> _Instructions for the task_: Which lines in the entries below contain the string "region"? Return each of those lines in full, matching case exactly.

> _Input material_:

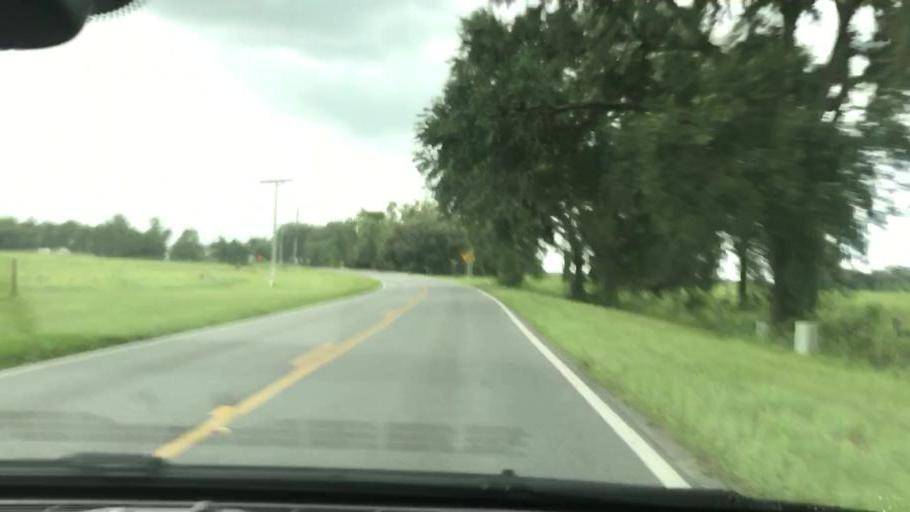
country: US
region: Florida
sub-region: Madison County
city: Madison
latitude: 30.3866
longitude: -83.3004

...

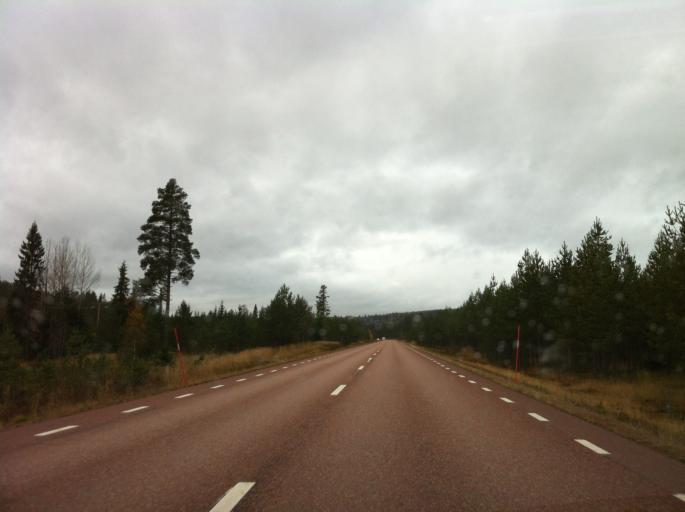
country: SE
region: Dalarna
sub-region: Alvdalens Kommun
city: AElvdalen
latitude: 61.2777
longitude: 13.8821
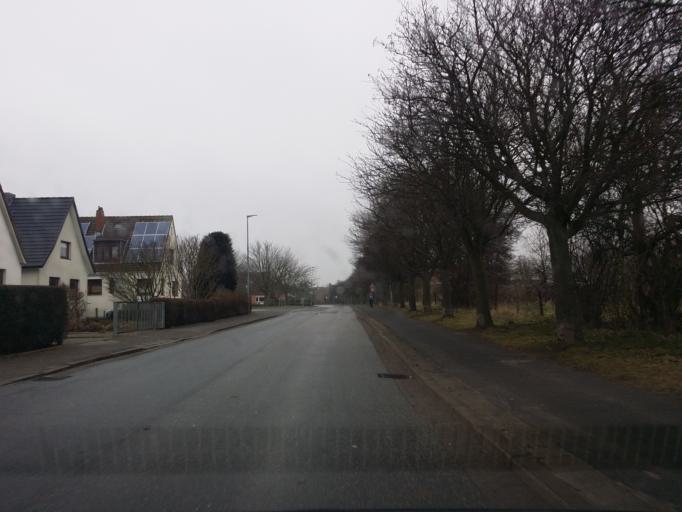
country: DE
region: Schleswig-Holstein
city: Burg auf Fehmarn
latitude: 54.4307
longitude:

> _Exercise output_:
region: Florida
sub-region: Madison County
region: Dalarna
sub-region: Alvdalens Kommun
region: Schleswig-Holstein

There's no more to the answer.